Denise Delahorne of DDB Worldwide gives some insight on the popularity of the holiday, especially with adults. “There’s no stress to it. You don’t have to travel or deal with relatives. You can wear whatever you want and not be judged. There’s not the holiday pressure to find a date if you are single. There’s the fantasy, role-play element. If you think about it, it’s surprising that 90% of people don’t feel it’s their favorite holiday.”

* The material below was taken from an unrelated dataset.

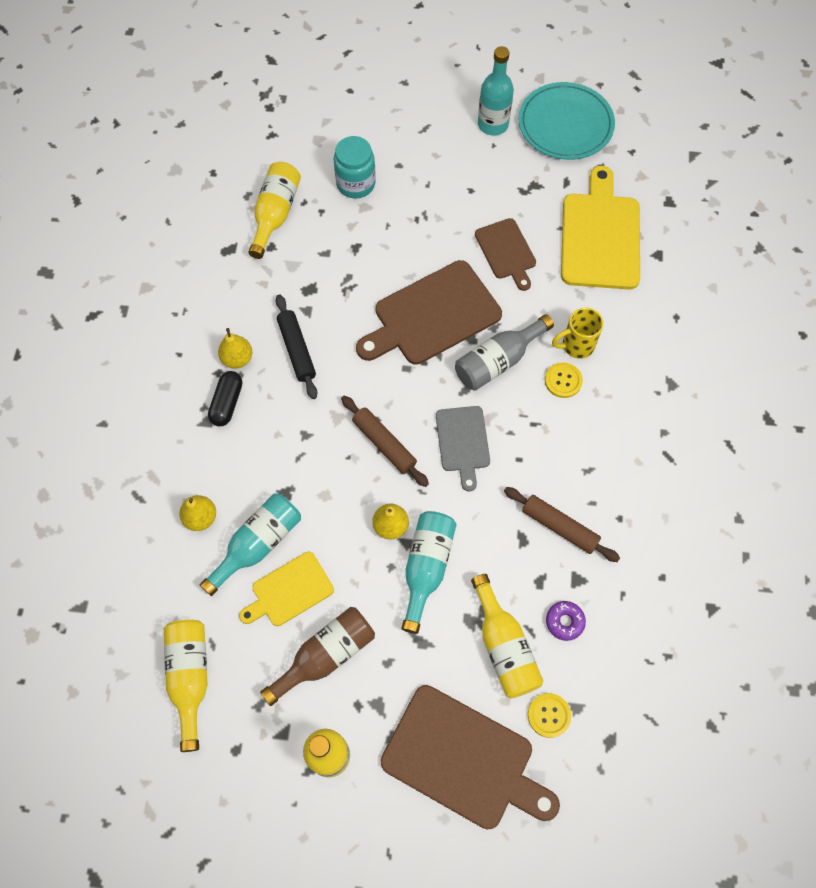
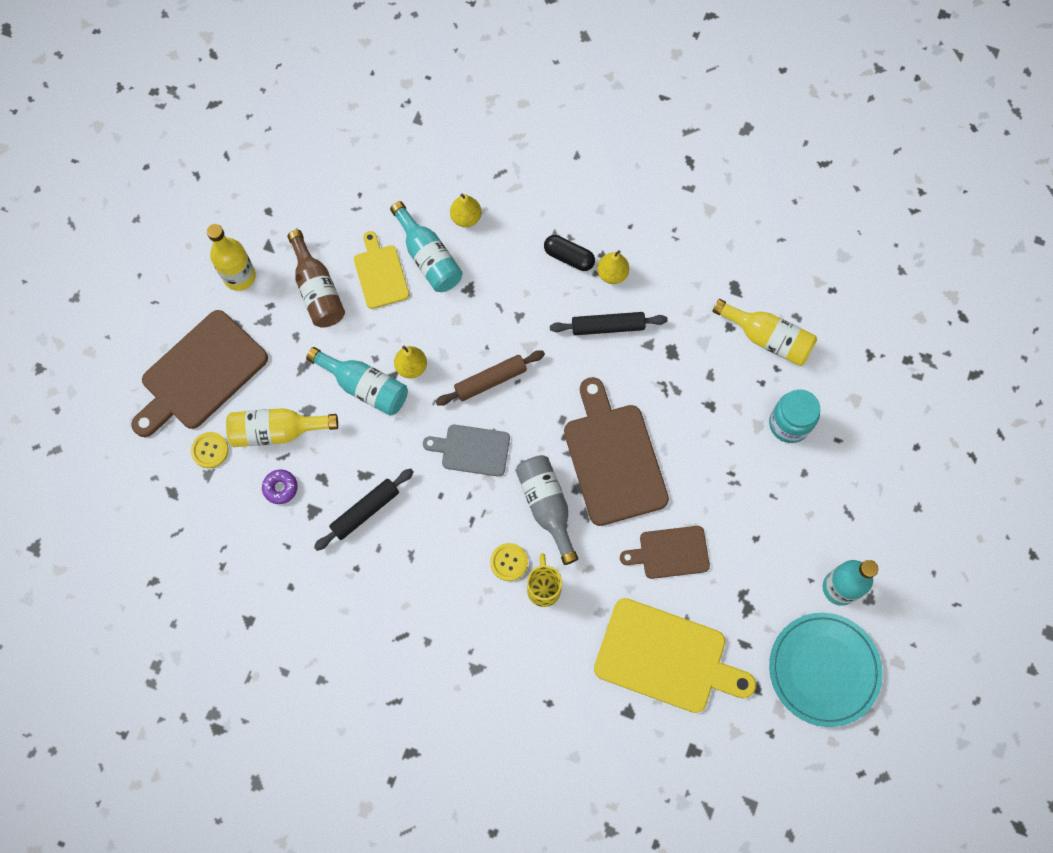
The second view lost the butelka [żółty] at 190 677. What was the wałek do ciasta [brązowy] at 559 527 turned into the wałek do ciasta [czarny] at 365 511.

The National Retail Federation predicts that more than 157 million people plan to celebrate Halloween this year, spending on average roughly $74. I myself have probably already spent more than that if we consider $30 for a haunted attraction, roughly $30 collecting parts for Halloween costume that really isn’t that elaborate, $18 on a ticket to a costume ball at the symphony, and any other random expenses on cute holiday decorations. But if you think about it, how can Thanksgiving and Christmas really compete? Thanksgiving is often the “boring” holiday of the three, involving work on food preparation and only a minimal amount of excitement in decorating and activities. Christmas brings the pressure of finding the right gifts and the expense, though it involves a level of nostalgia that Halloween has yet to conjure up. Both holidays involve family, and lots of it often times. Halloween is the party before two months of relative togetherness. No wonder Halloween has seen such a massive adoption.